Try it
Among the entries below, please repeat exactly and only the lines from the line containing "right shoulder: (72, 210)" to the line containing "right hip: (103, 222)", both lines included.

Records from a data source
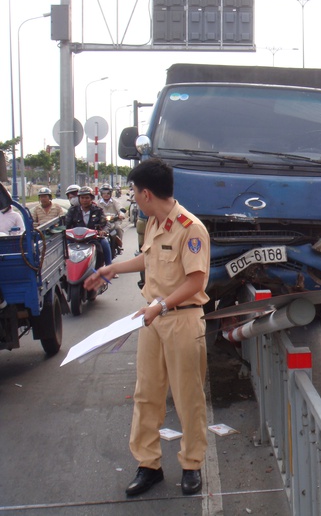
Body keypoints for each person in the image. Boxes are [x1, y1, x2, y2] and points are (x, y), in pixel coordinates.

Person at [85, 158, 210, 497]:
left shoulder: (190, 227)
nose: (133, 199)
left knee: (188, 397)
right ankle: (148, 464)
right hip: (151, 320)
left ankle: (191, 464)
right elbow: (150, 258)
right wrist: (113, 268)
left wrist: (161, 305)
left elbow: (196, 281)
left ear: (147, 193)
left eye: (135, 193)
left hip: (181, 319)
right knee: (147, 394)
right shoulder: (154, 223)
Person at [64, 186, 112, 267]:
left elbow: (106, 224)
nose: (84, 200)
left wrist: (103, 231)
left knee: (104, 243)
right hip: (75, 239)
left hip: (93, 238)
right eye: (82, 198)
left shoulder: (98, 210)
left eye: (87, 198)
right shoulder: (72, 210)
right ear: (79, 199)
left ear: (91, 199)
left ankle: (109, 268)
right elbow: (66, 224)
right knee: (65, 248)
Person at [98, 183, 125, 248]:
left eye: (108, 193)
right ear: (101, 194)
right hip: (103, 222)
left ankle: (119, 245)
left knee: (118, 228)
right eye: (104, 193)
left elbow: (121, 208)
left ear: (111, 193)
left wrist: (121, 214)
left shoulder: (115, 202)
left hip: (114, 221)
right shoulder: (98, 203)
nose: (106, 195)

Response to the task
right shoulder: (72, 210)
right ear: (79, 199)
left ear: (91, 199)
left ankle: (109, 268)
right elbow: (66, 224)
right knee: (65, 248)
Person at [98, 183, 125, 248]:
left eye: (108, 193)
right ear: (101, 194)
right hip: (103, 222)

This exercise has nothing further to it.